To do →
Give the entries below again exactly. Their pictures are not needed.

───── Data excerpts

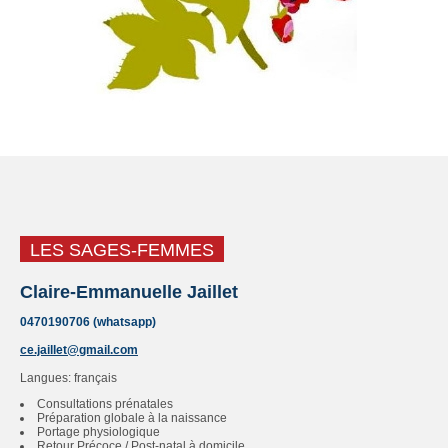
LES SAGES-FEMMES
Claire-Emmanuelle Jaillet
0470190706 (whatsapp)
ce.jaillet@gmail.com
Langues: français
Consultations prénatales
Préparation globale à la naissance
Portage physiologique
Retour Précoce / Post-natal à domicile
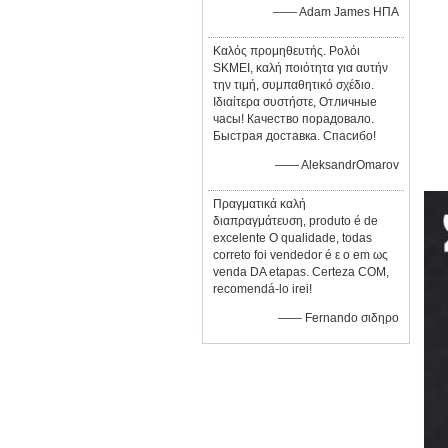
—— Adam James ΗΠΑ
Καλός προμηθευτής. Ρολόι
SKMEI, καλή ποιότητα για αυτήν
την τιμή, συμπαθητικό σχέδιο.
Ιδιαίτερα συστήστε, Отличные
часы! Качество порадовало.
Быстрая доставка. Спасибо!
—— AleksandrOmarov
Πραγματικά καλή
διαπραγμάτευση, produto é de
excelente Ο qualidade, todas
correto foi vendedor é ε ο em ως
venda DA etapas. Certeza COM,
recomendá-lo irei!
—— Fernando σιδηρο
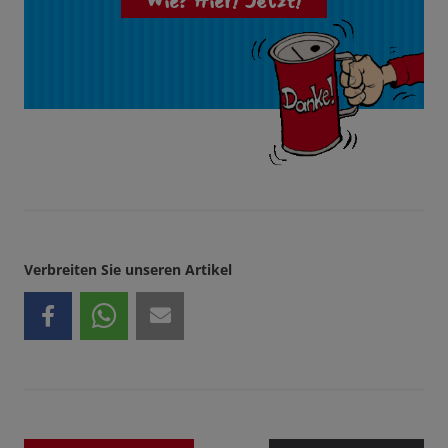
Wie? Hier! Jetzt!
Verbreiten Sie unseren Artikel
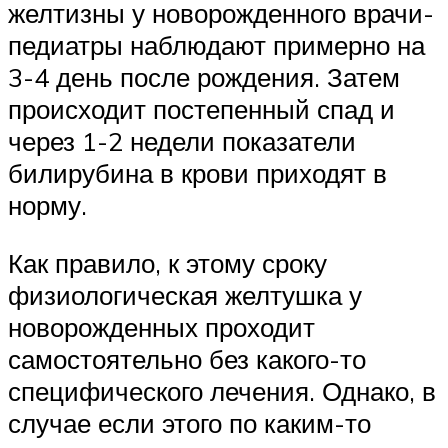
желтизны у новорожденного врачи-
педиатры наблюдают примерно на
3-4 день после рождения. Затем
происходит постепенный спад и
через 1-2 недели показатели
билирубина в крови приходят в
норму.
Как правило, к этому сроку
физиологическая желтушка у
новорожденных проходит
самостоятельно без какого-то
специфического лечения. Однако, в
случае если этого по каким-то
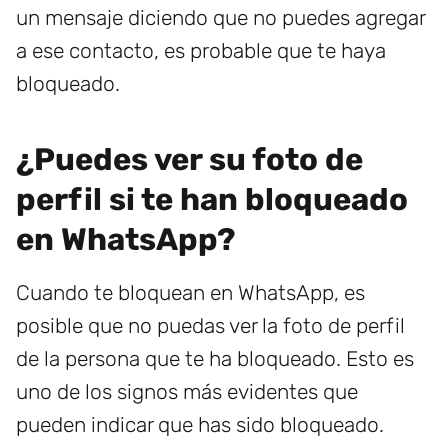
un mensaje diciendo que no puedes agregar
a ese contacto, es probable que te haya
bloqueado.
¿Puedes ver su foto de
perfil si te han bloqueado
en WhatsApp?
Cuando te bloquean en WhatsApp, es
posible que no puedas ver la foto de perfil
de la persona que te ha bloqueado. Esto es
uno de los signos más evidentes que
pueden indicar que has sido bloqueado.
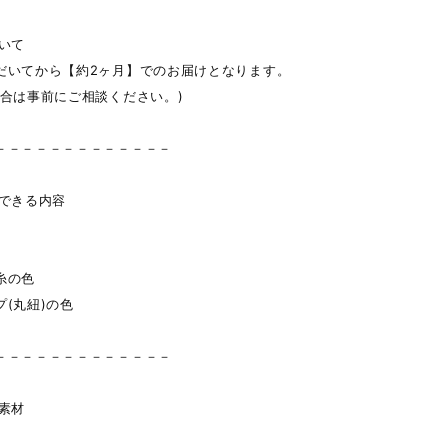
ついて
だいてから【約2ヶ月】でのお届けとなります。
場合は事前にご相談ください。)
－－－－－－－－－－－－－
ムできる内容
糸の色
(丸紐)の色
－－－－－－－－－－－－－
・素材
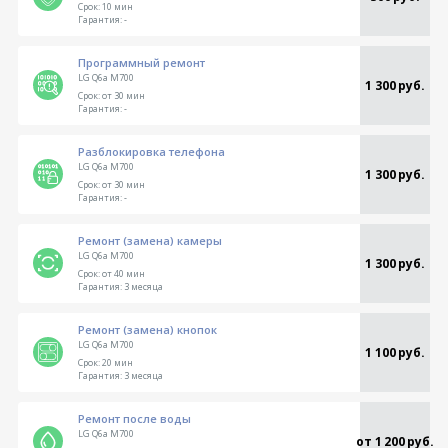
Срок:
10 мин
Гарантия:
-
Программный ремонт
LG Q6a M700
1 300 руб.
Срок:
от 30 мин
Гарантия:
-
Разблокировка телефона
LG Q6a M700
1 300 руб.
Срок:
от 30 мин
Гарантия:
-
Ремонт (замена) камеры
LG Q6a M700
1 300 руб.
Срок:
от 40 мин
Гарантия:
3 месяца
Ремонт (замена) кнопок
LG Q6a M700
1 100 руб.
Срок:
20 мин
Гарантия:
3 месяца
Ремонт после воды
LG Q6a M700
от 1 200 руб.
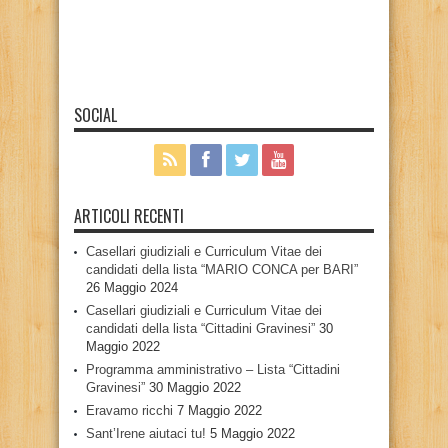
SOCIAL
ARTICOLI RECENTI
Casellari giudiziali e Curriculum Vitae dei
candidati della lista “MARIO CONCA per BARI”
26 Maggio 2024
Casellari giudiziali e Curriculum Vitae dei
candidati della lista “Cittadini Gravinesi”
30
Maggio 2022
Programma amministrativo – Lista “Cittadini
Gravinesi”
30 Maggio 2022
Eravamo ricchi
7 Maggio 2022
Sant’Irene aiutaci tu!
5 Maggio 2022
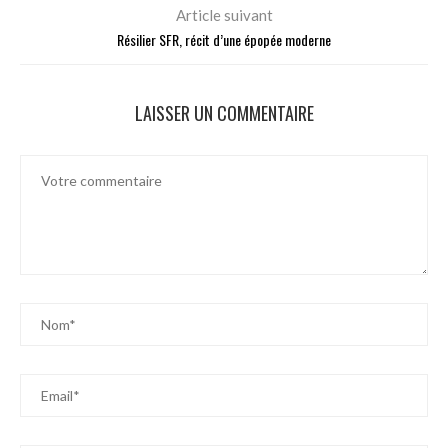
Article suivant
Résilier SFR, récit d’une épopée moderne
LAISSER UN COMMENTAIRE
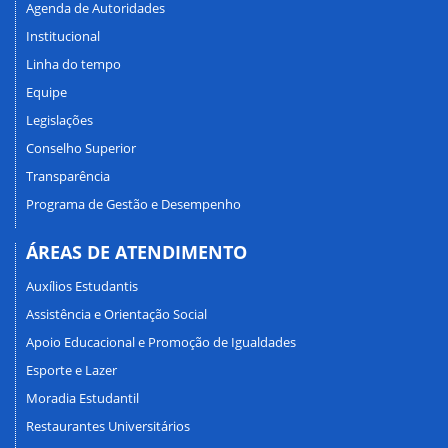
Agenda de Autoridades
Institucional
Linha do tempo
Equipe
Legislações
Conselho Superior
Transparência
Programa de Gestão e Desempenho
ÁREAS DE ATENDIMENTO
Auxílios Estudantis
Assistência e Orientação Social
Apoio Educacional e Promoção de Igualdades
Esporte e Lazer
Moradia Estudantil
Restaurantes Universitários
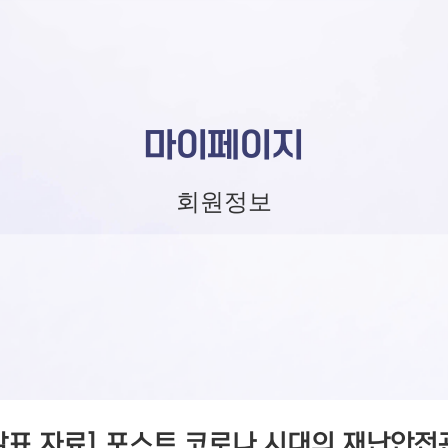
마이페이지
회원정보
발표 자료] 포스트 코로나 시대의 재난안전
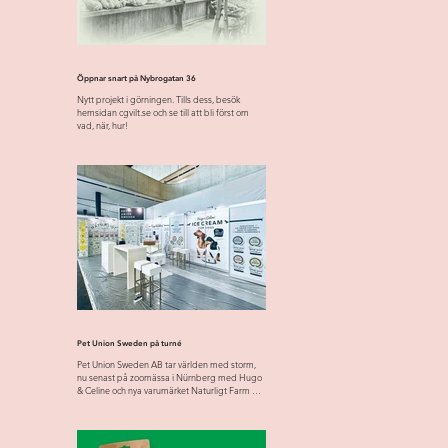
Öppnar snart på Nybrogatan 36
Nytt projekt i görningen. Tills dess, besök
hemsidan cgvilt.se och se till att bli först om
vad, när, hur!
Pet Union Sweden på turné
Pet Union Sweden AB tar världen med storm,
nu senast på zoomässa i Nürnberg med Hugo
& Celine och nya varumärket Naturligt Farm &
Forest....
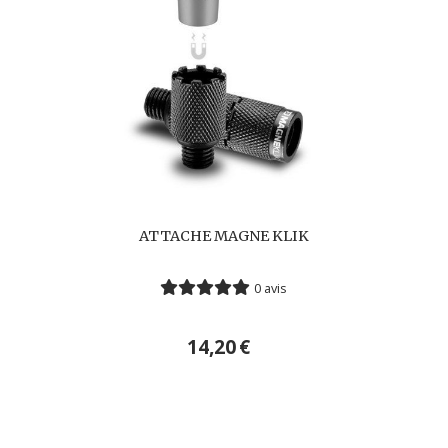
ATTACHE MAGNE KLIK
0 avis
14,20
€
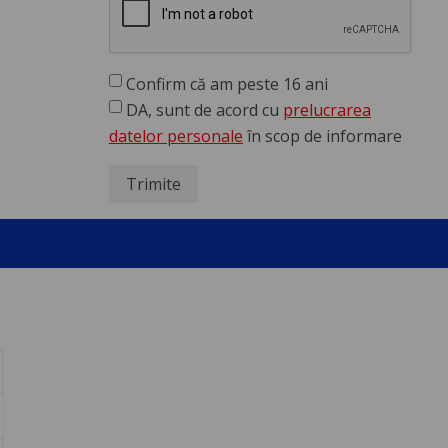
Confirm că am peste 16 ani
DA, sunt de acord cu
prelucrarea
datelor personale
în scop de informare
Trimite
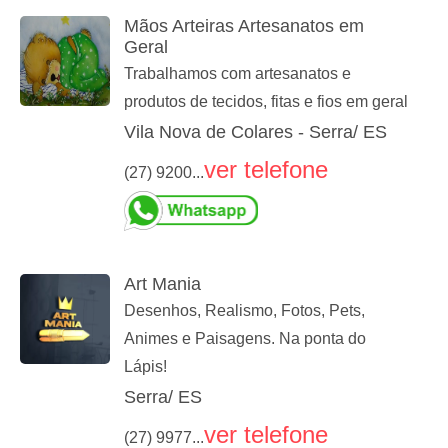
Mãos Arteiras Artesanatos em
Geral
Trabalhamos com artesanatos e
produtos de tecidos, fitas e fios em geral
Vila Nova de Colares - Serra/ ES
ver telefone
(27) 9200...
Art Mania
Desenhos, Realismo, Fotos, Pets,
Animes e Paisagens. Na ponta do
Lápis!
Serra/ ES
ver telefone
(27) 9977...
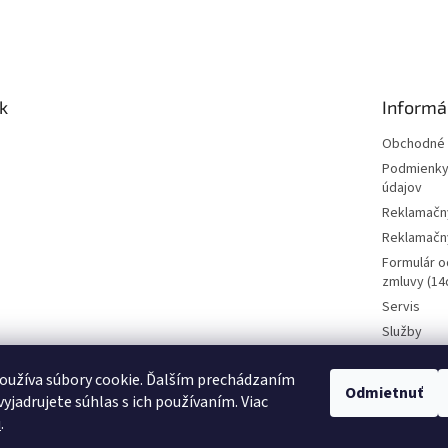
k
Informá
Obchodné 
Podmienky
údajov
Reklamačn
Reklamačný
Formulár o
zmluvy (14d
Servis
Služby
Požičovňa 
oužíva súbory cookie. Ďalším prechádzaním
Kamenná p
Odmietnuť
CENY BI
yjadrujete súhlas s ich používaním. Viac
Kontakt
Vyhradz
u
.
nemusí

──────────

Your response →
LES SAGES-FEMMES
Claire-Emmanuelle Jaillet
0470190706 (whatsapp)
ce.jaillet@gmail.com
Langues: français
Consultations prénatales
Préparation globale à la naissance
Portage physiologique
Retour Précoce / Post-natal à domicile
—— Adam James ΗΠΑ
Καλός προμηθευτής. Ρολόι
SKMEI, καλή ποιότητα για αυτήν
την τιμή, συμπαθητικό σχέδιο.
Ιδιαίτερα συστήστε, Отличные
часы! Качество порадовало.
Быстрая доставка. Спасибо!
—— AleksandrOmarov
Πραγματικά καλή
διαπραγμάτευση, produto é de
excelente Ο qualidade, todas
correto foi vendedor é ε ο em ως
venda DA etapas. Certeza COM,
recomendá-lo irei!
—— Fernando σιδηρο
Wie? Hier! Jetzt!
Verbreiten Sie unseren Artikel
желтизны у новорожденного врачи-
педиатры наблюдают примерно на
3-4 день после рождения. Затем
происходит постепенный спад и
через 1-2 недели показатели
билирубина в крови приходят в
норму.
Как правило, к этому сроку
физиологическая желтушка у
новорожденных проходит
самостоятельно без какого-то
специфического лечения. Однако, в
случае если этого по каким-то
un mensaje diciendo que no puedes agregar
a ese contacto, es probable que te haya
bloqueado.
¿Puedes ver su foto de
perfil si te han bloqueado
en WhatsApp?
Cuando te bloquean en WhatsApp, es
posible que no puedas ver la foto de perfil
de la persona que te ha bloqueado. Esto es
uno de los signos más evidentes que
pueden indicar que has sido bloqueado.
ついて
だいてから【約2ヶ月】でのお届けとなります。
場合は事前にご相談ください。)
－－－－－－－－－－－－－
ムできる内容
糸の色
(丸紐)の色
－－－－－－－－－－－－－
・素材
Срок:
10 мин
Гарантия:
-
Программный ремонт
LG Q6a M700
1 300 руб.
Срок:
от 30 мин
Гарантия:
-
Разблокировка телефона
LG Q6a M700
1 300 руб.
Срок:
от 30 мин
Гарантия:
-
Ремонт (замена) камеры
LG Q6a M700
1 300 руб.
Срок:
от 40 мин
Гарантия:
3 месяца
Ремонт (замена) кнопок
LG Q6a M700
1 100 руб.
Срок:
20 мин
Гарантия:
3 месяца
Ремонт после воды
LG Q6a M700
от 1 200 руб.
SOCIAL
ARTICOLI RECENTI
Casellari giudiziali e Curriculum Vitae dei
candidati della lista “MARIO CONCA per BARI”
26 Maggio 2024
Casellari giudiziali e Curriculum Vitae dei
candidati della lista “Cittadini Gravinesi”
30
Maggio 2022
Programma amministrativo – Lista “Cittadini
Gravinesi”
30 Maggio 2022
Eravamo ricchi
7 Maggio 2022
Sant’Irene aiutaci tu!
5 Maggio 2022
Article suivant
Résilier SFR, récit d’une épopée moderne
LAISSER UN COMMENTAIRE
Agenda de Autoridades
Institucional
Linha do tempo
Equipe
Legislações
Conselho Superior
Transparência
Programa de Gestão e Desempenho
ÁREAS DE ATENDIMENTO
Auxílios Estudantis
Assistência e Orientação Social
Apoio Educacional e Promoção de Igualdades
Esporte e Lazer
Moradia Estudantil
Restaurantes Universitários
마이페이지
회원정보
발표 자료] 포스트 코로나 시대의 재난안전
Öppnar snart på Nybrogatan 36
Nytt projekt i görningen. Tills dess, besök
hemsidan cgvilt.se och se till att bli först om
vad, när, hur!
Pet Union Sweden på turné
Pet Union Sweden AB tar världen med storm,
nu senast på zoomässa i Nürnberg med Hugo
& Celine och nya varumärket Naturligt Farm &
Forest....
ATTACHE MAGNE KLIK
0 avis
14,20
€
Confirm că am peste 16 ani
DA, sunt de acord cu
prelucrarea
datelor personale
în scop de informare
Trimite
Mãos Arteiras Artesanatos em
Geral
Trabalhamos com artesanatos e
produtos de tecidos, fitas e fios em geral
Vila Nova de Colares - Serra/ ES
ver telefone
(27) 9200...
Art Mania
Desenhos, Realismo, Fotos, Pets,
Animes e Paisagens. Na ponta do
Lápis!
Serra/ ES
ver telefone
(27) 9977...
k
Informá
Obchodné 
Podmienky
údajov
Reklamačn
Reklamačný
Formulár o
zmluvy (14d
Servis
Služby
Požičovňa 
oužíva súbory cookie. Ďalším prechádzaním
Kamenná p
Odmietnuť
CENY BI
yjadrujete súhlas s ich používaním. Viac
Kontakt
Vyhradz
u
.
nemusí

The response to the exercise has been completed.